L’antefatto di tutto ciò è nel processo che il consigliere A. W. sta presiedendo. In questo processo un tale, con il suo stesso cognome, un certo Josef Wildermuth, ha ucciso il padre e, dichiaratosi colpevole, risulta quindi reo confesso. I fatti, a prima vista, sembrano perciò semplici e lineari. Invece, nel corso del procedimento e del dibattimento in aula, essi si fanno sempre più complicati, tradendo incertezze e discordanze. E così, durante il dibattimento, monta una tale confusione che il Pubblico Ministero insorge richiamando tutti alla necessità di attenersi alla verità: “Invocò la verità a gran voce”. E “Fu in quell’istante… che il consigliere A.W. …. urlò”. A partire da quell’istante inizierà per A.W. la rimessa in discussione di ciò che la verità e la ricerca della verità hanno rappresentato nella sua vita, apparendogli come egli sia stato, da sempre, ostaggio dell’ “amore per la verità”. Sin da quando, ancora bambino, il padre gli aveva inculcato e aveva preteso da lui tale “amore”: “E’ stato mio padre l’inventore della parola “vero” e di tutti i modi per utilizzarla…”Veritiero”, “veracità”, “verità”, “il vero”, “fedele al vero”, “amore del vero” e “amante del vero” – son tutte parole che venivano da lui e lui è stato l’artefice dello stupore che esse hanno destato in me sin dall’infanzia”.
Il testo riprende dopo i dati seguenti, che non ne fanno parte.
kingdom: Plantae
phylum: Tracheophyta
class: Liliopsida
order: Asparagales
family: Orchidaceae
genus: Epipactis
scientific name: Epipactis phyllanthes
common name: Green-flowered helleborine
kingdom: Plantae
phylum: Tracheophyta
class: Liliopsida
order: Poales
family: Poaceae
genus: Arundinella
E A.W. lo aveva interiorizzato così bene quell’amore per la verità da farne un uso metodico e sistematico, al punto da “confessare” sempre, ai genitori, nel modo più circostanziato e veritiero possibile, qualsiasi cosa. Si era quindi “specializzato” nel raccontare la verità, “e non tanto per paura di mio padre” dice nel suo soliloquio A.W.”ma piuttosto per effetto di un oscuro desiderio”.  Ma adesso si accorge che attenersi a quell’idea di verità è significato diventare prigionieri di quell’idea, è significato sottomettersi ad un perenne esame di coscienza. La libertà di peccare e di derogare senza doverne dar conto, ammettendo quindi implicitamente la menzogna, era apparsa, sin da ragazzo ad A.W. come una possibilità a lui preclusa, ma attraente e avventurosa. “Il mio mondo “cattolico”” , così A.W. chiamava, tra sé, quel “mondo…peccaminoso, ricco e variopinto”, identificandolo con la madre: “Era un mondo che io collegavo a quello di mia madre” . La quale, pur cattolica, non andava in chiesa e la domenica si dedicava al suo corpo e alla sua toletta.
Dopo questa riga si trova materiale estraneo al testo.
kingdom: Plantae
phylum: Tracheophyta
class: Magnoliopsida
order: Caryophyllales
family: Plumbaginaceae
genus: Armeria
Nell’implicita ammissione che in quel “mondo cattolico”, vigendo la facoltà dell’assoluzione, il peccato e la negligenza e quindi la menzogna si potevano praticare assai più di quanto la rigorosa educazione protestante del padre consentisse ad A. E così a partire da questa prima decostruzione A.W. smantella progressivamente, nel corso della sua riflessione, tutta l’impalcatura, fondata su quell’eterna ricerca della verità, che egli aveva innalzato nel corso della sua vita, portando tale impalcatura ad una vera e propria implosione. L’antagonismo qui sta proprio nello smascherare a se stesso e in relazione al mondo, tutta l’illusorietà e instabilità della verità. A partire da come gli altri se ne servono, creandosela ad arte, come fa per esempio sua moglie Gerda, senza che questo le procuri alcun danno, anzi apparendo sempre credibile e convincente. Per passare poi alla constatazione di quanto lui stesso A.W. non sia in grado di stabilire una verità “vera” su se stesso, di fronte al convivere in lui di conflitti, opposizioni, dissociazioni, difformità che egli osserva nelle sue reazioni e nei suoi atteggiamenti.

Quell’ urlo pronunciato in aula durante il processo diventa quindi il punto di partenza ma anche di non ritorno per A. W. rispetto a quell’idea di verità così tanto a lungo coltivata: “non c’è mai nient’altro che un mucchio di opinioni, di affermazioni perentorie, di opinioni sulle opinioni, e c’è un’opinione sulla verità che è ancor peggio delle opinioni su tutte le verità… e se l’opinione ha già qualcosa di terribile, a maggior ragione deve averlo la verità. Ed è grave anche questo, l’alta opinione della verità, che avevo e che ora ho perduto, da quando per me non c’è più verità” .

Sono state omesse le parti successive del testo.